ABSTRACT
OBJECTIVE: The aim of this study was to evaluate the histologic effects of acute paroxetine administration on wound healing in healthy and streptozotocin-induced diabetic rats.
DESIGN: This study has a randomized controlled experimental design.
SETTING: Healthy (n = 32) and diabetic (n = 32) rats were further divided into 2 groups of saline or paroxetine administration.
PARTICIPANTS: Sixty-four male Sprague-Dawley rats were used in this study.
INTERVENTIONS: Paroxetine was injected intraperitoneally every day. Full-thickness excision wounds were created with a 4-mm dermal punch on the back of all rats. The healing wound area was removed with a 6-mm dermal punch at postwounding days 1, 3, 7, and 14.
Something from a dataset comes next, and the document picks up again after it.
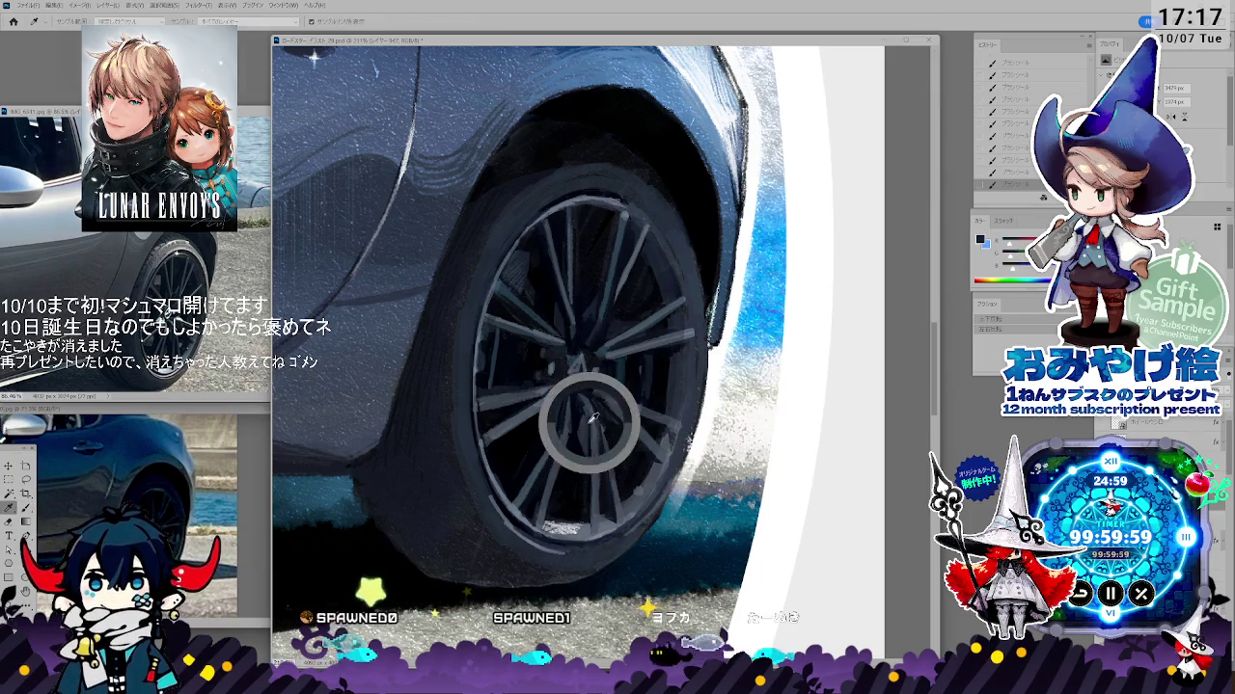
# - Erase rough strokes and repaint the lower spokes and tyre with sampled wheel colours
pyautogui.press('b')
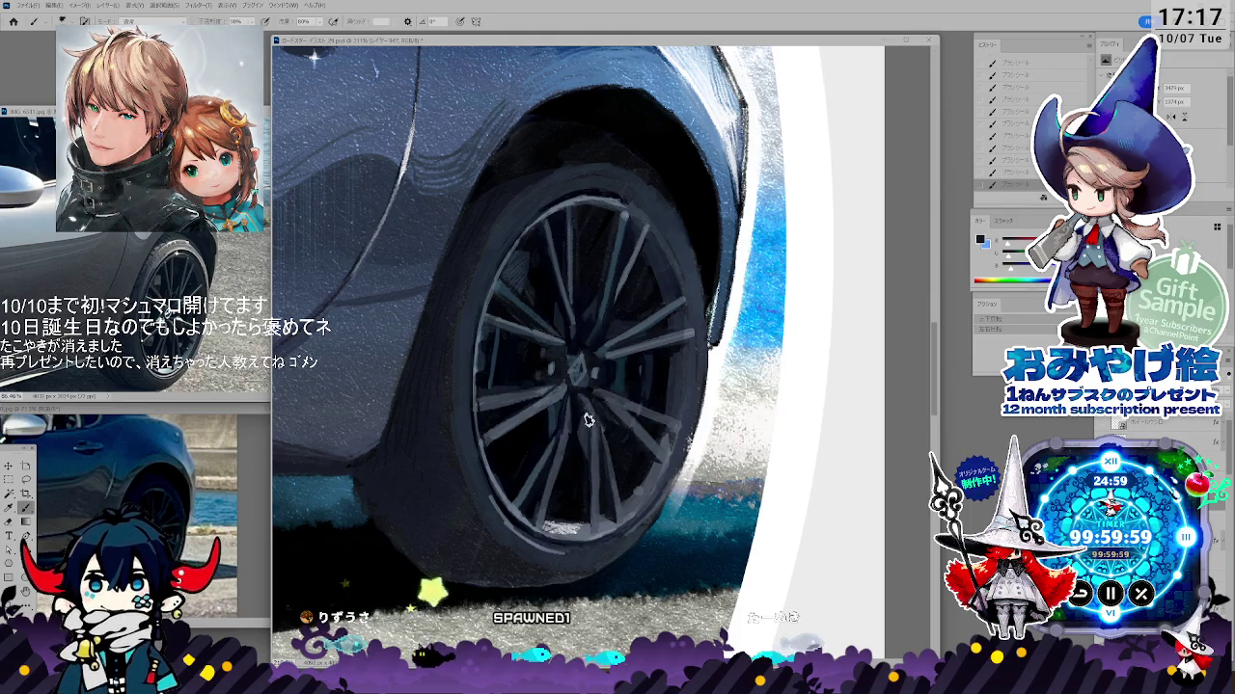
pyautogui.press('b')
MAIN OUTCOME MEASURES: Polymorphonuclear leukocyte, mononuclear inflammatory cell, fibroblast, and blood vessel counts and epithelialization were evaluated under light microscope.
MAIN RESULTS: There was no statistically significant difference observed in the polymorphonuclear leukocyte, mononuclear inflammatory cell, and blood vessel counts in the healthy and diabetic rats with and without paroxetine administration. The number of fibroblasts was significantly higher at postwounding day 14 of the paroxetine-administered healthy rats compared with the saline-administered healthy rats (P = .04). However, the number of fibroblasts did not show any difference by paroxetine administration in the diabetic rats. There was no statistically significant difference in epithelialization regarding all the postwounding days, but complete epithelialization was observed in all rats on postwounding day 14 in the healthy and paroxetine-administered group.
CONCLUSION: Short-term paroxetine administration may enhance cutaneous wound healing by increasing the number of fibroblasts and causing better epithelialization over time in healthy rats but not in diabetic rats.